---------- EXTRACTED ENTRIES ----------

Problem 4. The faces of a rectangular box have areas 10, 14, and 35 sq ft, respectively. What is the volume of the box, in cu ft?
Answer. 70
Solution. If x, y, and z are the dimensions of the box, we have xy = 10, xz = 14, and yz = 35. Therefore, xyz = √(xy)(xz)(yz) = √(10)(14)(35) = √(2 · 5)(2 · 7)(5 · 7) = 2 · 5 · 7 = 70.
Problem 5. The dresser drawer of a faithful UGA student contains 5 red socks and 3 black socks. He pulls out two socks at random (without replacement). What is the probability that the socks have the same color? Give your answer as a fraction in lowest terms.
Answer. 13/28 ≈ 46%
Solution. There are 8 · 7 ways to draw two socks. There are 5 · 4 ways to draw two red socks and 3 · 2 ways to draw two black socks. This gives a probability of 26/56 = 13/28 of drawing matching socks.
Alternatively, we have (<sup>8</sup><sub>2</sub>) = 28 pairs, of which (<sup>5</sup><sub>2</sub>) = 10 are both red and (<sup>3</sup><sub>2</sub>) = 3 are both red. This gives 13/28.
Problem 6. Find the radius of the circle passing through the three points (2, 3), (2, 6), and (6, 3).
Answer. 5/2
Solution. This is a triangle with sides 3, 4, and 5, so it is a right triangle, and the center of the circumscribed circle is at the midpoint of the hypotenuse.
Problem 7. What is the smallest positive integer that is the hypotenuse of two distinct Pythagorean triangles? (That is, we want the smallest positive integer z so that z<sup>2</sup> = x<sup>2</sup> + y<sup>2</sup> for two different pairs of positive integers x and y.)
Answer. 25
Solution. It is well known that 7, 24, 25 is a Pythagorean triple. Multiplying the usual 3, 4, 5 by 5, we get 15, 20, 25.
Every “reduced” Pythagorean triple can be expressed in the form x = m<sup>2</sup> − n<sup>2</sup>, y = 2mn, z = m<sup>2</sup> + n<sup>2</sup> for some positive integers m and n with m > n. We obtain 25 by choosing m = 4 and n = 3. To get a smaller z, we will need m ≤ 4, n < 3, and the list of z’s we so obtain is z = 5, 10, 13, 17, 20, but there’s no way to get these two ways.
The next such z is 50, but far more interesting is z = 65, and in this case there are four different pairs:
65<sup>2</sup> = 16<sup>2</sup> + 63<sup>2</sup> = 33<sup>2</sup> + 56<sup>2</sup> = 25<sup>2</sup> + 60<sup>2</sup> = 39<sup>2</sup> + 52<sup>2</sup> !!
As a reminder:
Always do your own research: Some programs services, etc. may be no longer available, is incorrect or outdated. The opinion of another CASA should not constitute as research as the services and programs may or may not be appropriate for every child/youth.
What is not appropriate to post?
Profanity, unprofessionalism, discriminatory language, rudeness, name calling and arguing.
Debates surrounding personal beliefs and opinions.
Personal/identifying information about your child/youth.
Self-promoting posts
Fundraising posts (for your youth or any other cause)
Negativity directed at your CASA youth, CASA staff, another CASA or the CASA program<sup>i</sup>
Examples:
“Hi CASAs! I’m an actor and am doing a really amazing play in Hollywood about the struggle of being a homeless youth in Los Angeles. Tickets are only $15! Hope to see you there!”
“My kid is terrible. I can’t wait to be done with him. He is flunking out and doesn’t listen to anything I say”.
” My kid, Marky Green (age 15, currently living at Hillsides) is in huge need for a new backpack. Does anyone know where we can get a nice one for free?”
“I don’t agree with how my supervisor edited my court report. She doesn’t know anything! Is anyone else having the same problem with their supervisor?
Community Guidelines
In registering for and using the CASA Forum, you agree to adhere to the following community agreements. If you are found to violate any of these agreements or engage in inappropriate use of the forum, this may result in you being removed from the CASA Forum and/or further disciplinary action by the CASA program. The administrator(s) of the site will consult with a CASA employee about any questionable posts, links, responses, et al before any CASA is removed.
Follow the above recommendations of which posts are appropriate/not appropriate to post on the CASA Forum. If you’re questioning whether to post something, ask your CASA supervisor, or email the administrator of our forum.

----------

- WHAT TO DO
Would you copy, unchanged, the stretch of the records above that begins at the line containing "kid is terrible." and ends at the line containing "Community Guidelines", and only that?

- ANSWER SPACE
“My kid is terrible. I can’t wait to be done with him. He is flunking out and doesn’t listen to anything I say”.
” My kid, Marky Green (age 15, currently living at Hillsides) is in huge need for a new backpack. Does anyone know where we can get a nice one for free?”
“I don’t agree with how my supervisor edited my court report. She doesn’t know anything! Is anyone else having the same problem with their supervisor?
Community Guidelines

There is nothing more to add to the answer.